• _To-do item_
Extract every line of text in the data below without changing a word, and leave the pictures out of your answer.

• _Data listing_
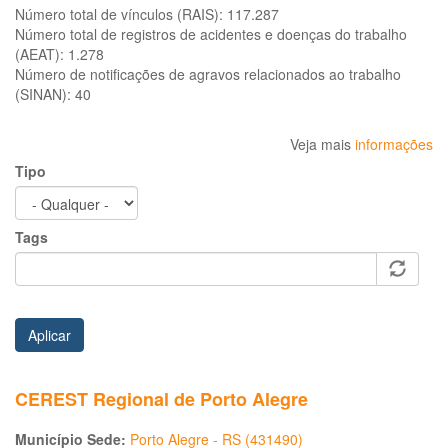
Número total de vínculos (RAIS):
117.287
Número total de registros de acidentes e doenças do trabalho
(AEAT):
1.278
Número de notificações de agravos relacionados ao trabalho
(SINAN):
40
Veja mais
informações
Tipo
Tags
Aplicar
CEREST Regional de Porto Alegre
Município Sede:
Porto Alegre - RS (431490)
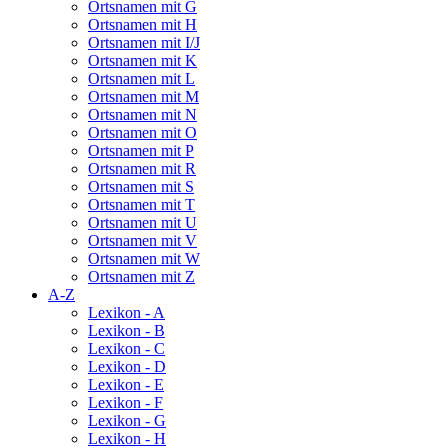
Ortsnamen mit G
Ortsnamen mit H
Ortsnamen mit I/J
Ortsnamen mit K
Ortsnamen mit L
Ortsnamen mit M
Ortsnamen mit N
Ortsnamen mit O
Ortsnamen mit P
Ortsnamen mit R
Ortsnamen mit S
Ortsnamen mit T
Ortsnamen mit U
Ortsnamen mit V
Ortsnamen mit W
Ortsnamen mit Z
A-Z
Lexikon - A
Lexikon - B
Lexikon - C
Lexikon - D
Lexikon - E
Lexikon - F
Lexikon - G
Lexikon - H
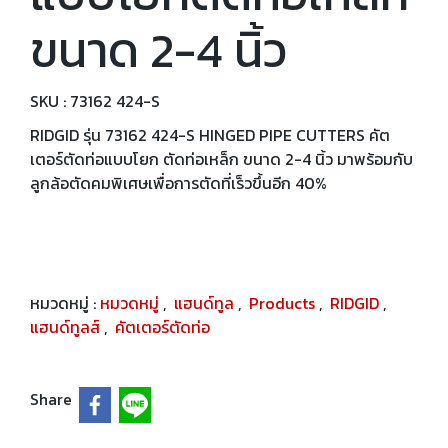
ขนาด 2-4 นิ้ว
SKU : 73162 424-S
RIDGID รุ่น 73162 424-S HINGED PIPE CUTTERS คัต
เตอร์ตัดท่อแบบโยก ตัดท่อเหล็ก ขนาด 2-4 นิ้ว มาพร้อมกับ
ลูกล้อตัดคมพิเศษเพื่อการตัดที่เร็วขึ้นอีก 40%
หมวดหมู่ :
หมวดหมู่
,
แฮนด์ทูล
,
Products
,
RIDGID
,
แฮนด์ทูลส์
,
คัตเตอร์ตัดท่อ
Share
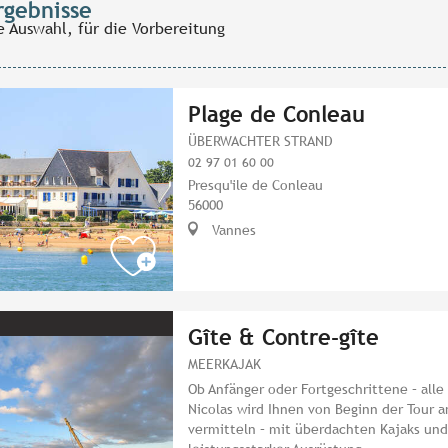
rgebnisse
e Auswahl, für die Vorbereitung
Plage de Conleau
ÜBERWACHTER STRAND
02 97 01 60 00
Presqu'ile de Conleau
56000
Vannes
Gîte & Contre-gîte
MEERKAJAK
Ob Anfänger oder Fortgeschrittene – alle
Nicolas wird Ihnen von Beginn der Tour a
vermitteln – mit überdachten Kajaks und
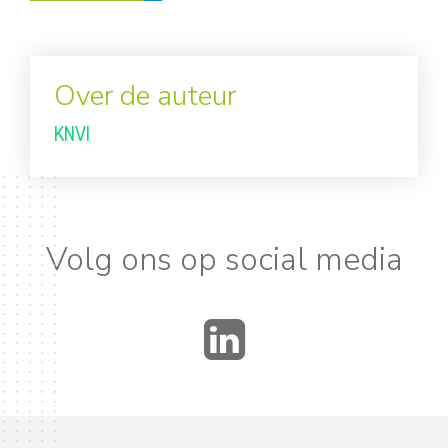
Over de auteur
KNVI
Volg ons op social media
LinkedIn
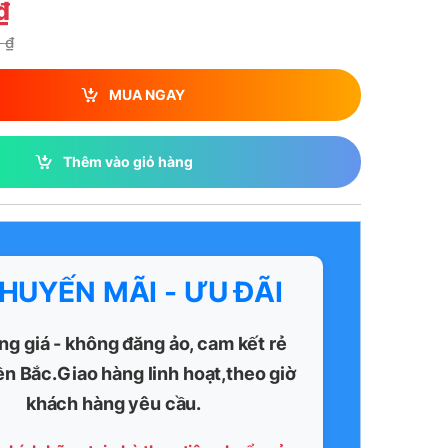
₫
0
₫
MUA NGAY
Thêm vào giỏ hàng
KHUYẾN MÃI - ƯU ĐÃI
ng giá - không đăng ảo, cam kết rẻ
ền Bắc.Giao hàng linh hoạt,theo giờ
khách hàng yêu cầu.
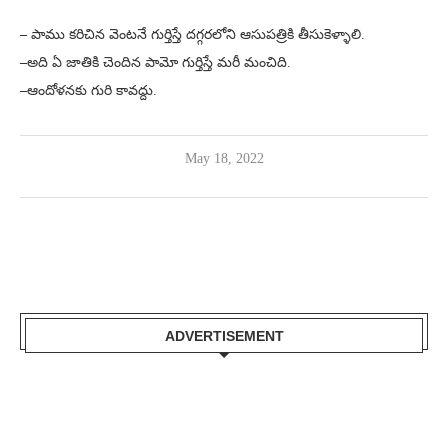
–
పాము కరిచిన వెంటనే గుర్తిస్తే దగ్గరలోని ఆసుపత్రికి తీసుకెళ్ళాలి.
–
అది ఏ జాతికి చెందిన పామో గుర్తిస్తే మరీ మంచిది.
–
ఆందోళనకు గురి కావద్దు.
May 18, 2022
ADVERTISEMENT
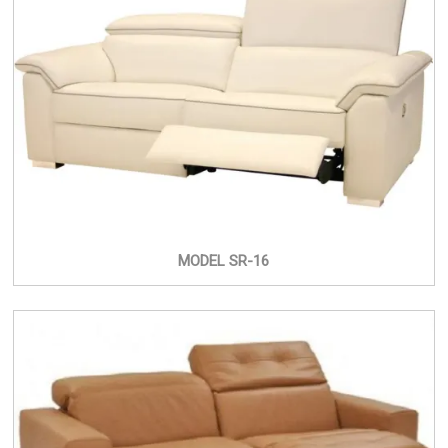
MODEL SR-16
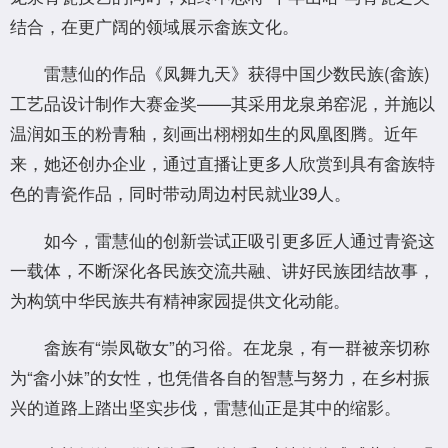
结合，在更广阔的领域展示畲族文化。
雷慧仙的作品《凤舞九天》获得中国少数民族(畲族)
工艺品设计制作大赛金奖——其采用龙泉弟窑泥，并施以
温润如玉的粉青釉，刻画出栩栩如生的凤凰图腾。近年
来，她还创办企业，通过直播让更多人欣赏到具有畲族特
色的青瓷作品，同时带动周边村民就业39人。
如今，雷慧仙的创新尝试正吸引更多匠人通过青瓷这
一载体，不断深化各民族交流共融、讲好民族团结故事，
为构筑中华民族共有精神家园提供文化动能。
畲族有“崇凤敬女”的习俗。在龙泉，有一群被亲切称
为“畲小妹”的女性，也凭借各自的智慧与努力，在乡村振
兴的道路上踏出坚实步伐，雷慧仙正是其中的缩影。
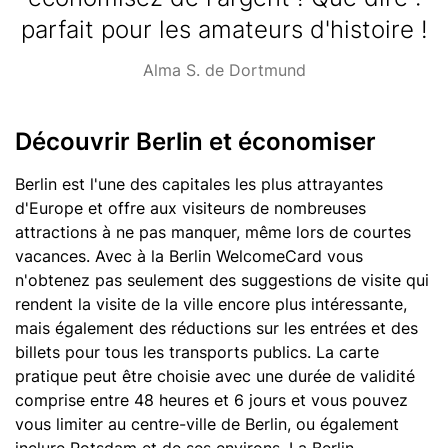
parfait pour les amateurs d'histoire !
Source
Alma S. de Dortmund
Découvrir Berlin et économiser
Text
Berlin est l'une des capitales les plus attrayantes
d'Europe et offre aux visiteurs de nombreuses
attractions à ne pas manquer, même lors de courtes
vacances. Avec à la Berlin WelcomeCard vous
n'obtenez pas seulement des suggestions de visite qui
rendent la visite de la ville encore plus intéressante,
mais également des réductions sur les entrées et des
billets pour tous les transports publics. La carte
pratique peut être choisie avec une durée de validité
comprise entre 48 heures et 6 jours et vous pouvez
vous limiter au centre-ville de Berlin, ou également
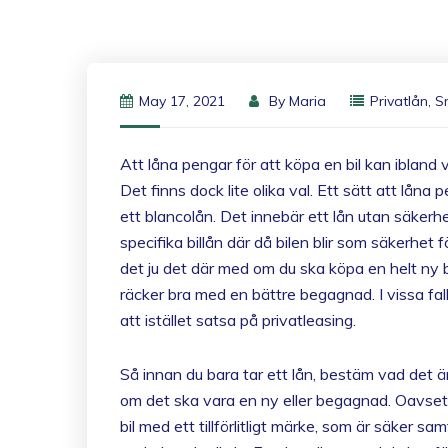
May 17, 2021
By
Maria
Privatlån
,
S
Att låna pengar för att köpa en bil kan ibland 
Det finns dock lite olika val. Ett sätt att låna pen
ett blancolån. Det innebär ett lån utan säkerh
specifika billån där då bilen blir som säkerhet 
det ju det där med om du ska köpa en helt ny bi
räcker bra med en bättre begagnad. I vissa fal
att istället satsa på privatleasing.
Så innan du bara tar ett lån, bestäm vad det är
om det ska vara en ny eller begagnad. Oavsett
bil med ett tillförlitligt märke, som är säker sam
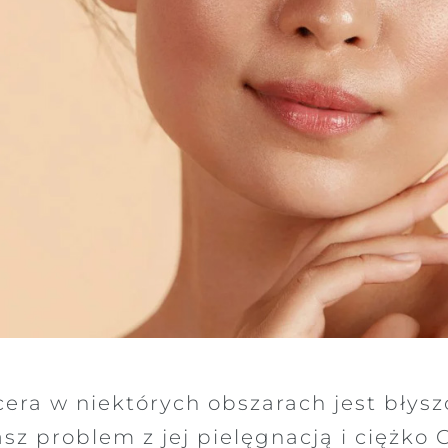
era w niektórych obszarach jest błyszc
sz problem z jej pielęgnacją i ciężko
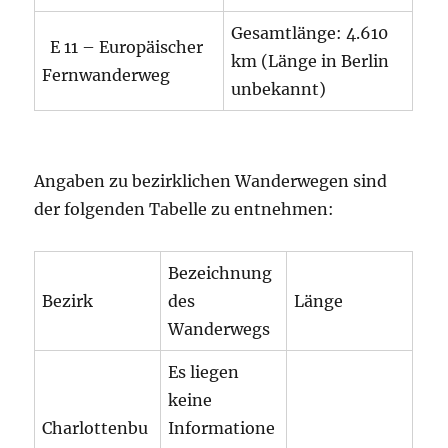
Gesamtlänge: 4.610
E 11 – Europäischer
km (Länge in Berlin
Fernwanderweg
unbekannt)
Angaben zu bezirklichen Wanderwegen sind
der folgenden Tabelle zu entnehmen:
Bezeichnung
Bezirk
des
Länge
Wanderwegs
Es liegen
keine
Charlottenbu
Informatione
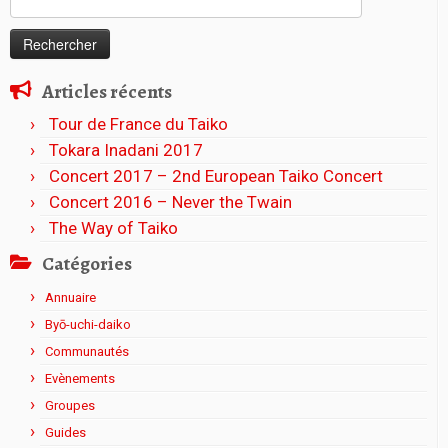
Articles récents
Tour de France du Taiko
Tokara Inadani 2017
Concert 2017 – 2nd European Taiko Concert
Concert 2016 – Never the Twain
The Way of Taiko
Catégories
Annuaire
Byō-uchi-daiko
Communautés
Evènements
Groupes
Guides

• _Answer_
Número total de vínculos (RAIS):
117.287
Número total de registros de acidentes e doenças do trabalho
(AEAT):
1.278
Número de notificações de agravos relacionados ao trabalho
(SINAN):
40
Veja mais
informações
Tipo
Tags
Aplicar
CEREST Regional de Porto Alegre
Município Sede:
Porto Alegre - RS (431490)
Ortsnamen mit G
Ortsnamen mit H
Ortsnamen mit I/J
Ortsnamen mit K
Ortsnamen mit L
Ortsnamen mit M
Ortsnamen mit N
Ortsnamen mit O
Ortsnamen mit P
Ortsnamen mit R
Ortsnamen mit S
Ortsnamen mit T
Ortsnamen mit U
Ortsnamen mit V
Ortsnamen mit W
Ortsnamen mit Z
A-Z
Lexikon - A
Lexikon - B
Lexikon - C
Lexikon - D
Lexikon - E
Lexikon - F
Lexikon - G
Lexikon - H
ขนาด 2-4 นิ้ว
SKU : 73162 424-S
RIDGID รุ่น 73162 424-S HINGED PIPE CUTTERS คัต
เตอร์ตัดท่อแบบโยก ตัดท่อเหล็ก ขนาด 2-4 นิ้ว มาพร้อมกับ
ลูกล้อตัดคมพิเศษเพื่อการตัดที่เร็วขึ้นอีก 40%
หมวดหมู่ :
หมวดหมู่
,
แฮนด์ทูล
,
Products
,
RIDGID
,
แฮนด์ทูลส์
,
คัตเตอร์ตัดท่อ
Share
rgebnisse
e Auswahl, für die Vorbereitung
Plage de Conleau
ÜBERWACHTER STRAND
02 97 01 60 00
Presqu'ile de Conleau
56000
Vannes
Gîte & Contre-gîte
MEERKAJAK
Ob Anfänger oder Fortgeschrittene – alle
Nicolas wird Ihnen von Beginn der Tour a
vermitteln – mit überdachten Kajaks und
Over de auteur
KNVI
Volg ons op social media
LinkedIn
₫
0
₫
MUA NGAY
Thêm vào giỏ hàng
KHUYẾN MÃI - ƯU ĐÃI
ng giá - không đăng ảo, cam kết rẻ
ền Bắc.Giao hàng linh hoạt,theo giờ
khách hàng yêu cầu.
–
పాము కరిచిన వెంటనే గుర్తిస్తే దగ్గరలోని ఆసుపత్రికి తీసుకెళ్ళాలి.
–
అది ఏ జాతికి చెందిన పామో గుర్తిస్తే మరీ మంచిది.
–
ఆందోళనకు గురి కావద్దు.
May 18, 2022
ADVERTISEMENT
MODEL SR-16
结合，在更广阔的领域展示畲族文化。
雷慧仙的作品《凤舞九天》获得中国少数民族(畲族)
工艺品设计制作大赛金奖——其采用龙泉弟窑泥，并施以
温润如玉的粉青釉，刻画出栩栩如生的凤凰图腾。近年
来，她还创办企业，通过直播让更多人欣赏到具有畲族特
色的青瓷作品，同时带动周边村民就业39人。
如今，雷慧仙的创新尝试正吸引更多匠人通过青瓷这
一载体，不断深化各民族交流共融、讲好民族团结故事，
为构筑中华民族共有精神家园提供文化动能。
畲族有“崇凤敬女”的习俗。在龙泉，有一群被亲切称
为“畲小妹”的女性，也凭借各自的智慧与努力，在乡村振
兴的道路上踏出坚实步伐，雷慧仙正是其中的缩影。
parfait pour les amateurs d'histoire !
Source
Alma S. de Dortmund
Découvrir Berlin et économiser
Text
Berlin est l'une des capitales les plus attrayantes
d'Europe et offre aux visiteurs de nombreuses
attractions à ne pas manquer, même lors de courtes
vacances. Avec à la Berlin WelcomeCard vous
n'obtenez pas seulement des suggestions de visite qui
rendent la visite de la ville encore plus intéressante,
mais également des réductions sur les entrées et des
billets pour tous les transports publics. La carte
pratique peut être choisie avec une durée de validité
comprise entre 48 heures et 6 jours et vous pouvez
vous limiter au centre-ville de Berlin, ou également
May 17, 2021
By
Maria
Privatlån
,
S
Att låna pengar för att köpa en bil kan ibland 
Det finns dock lite olika val. Ett sätt att låna pen
ett blancolån. Det innebär ett lån utan säkerh
specifika billån där då bilen blir som säkerhet 
det ju det där med om du ska köpa en helt ny bi
räcker bra med en bättre begagnad. I vissa fal
att istället satsa på privatleasing.
Så innan du bara tar ett lån, bestäm vad det är
om det ska vara en ny eller begagnad. Oavsett
bil med ett tillförlitligt märke, som är säker sam
era w niektórych obszarach jest błyszc
sz problem z jej pielęgnacją i ciężko
Gesamtlänge: 4.610
E 11 – Europäischer
km (Länge in Berlin
Fernwanderweg
unbekannt)
Angaben zu bezirklichen Wanderwegen sind
der folgenden Tabelle zu entnehmen:
Bezeichnung
Bezirk
des
Länge
Wanderwegs
Es liegen
keine
Charlottenbu
Informatione
Articles récents
Tour de France du Taiko
Tokara Inadani 2017
Concert 2017 – 2nd European Taiko Concert
Concert 2016 – Never the Twain
The Way of Taiko
Catégories
Annuaire
Byō-uchi-daiko
Communautés
Evènements
Groupes
Guides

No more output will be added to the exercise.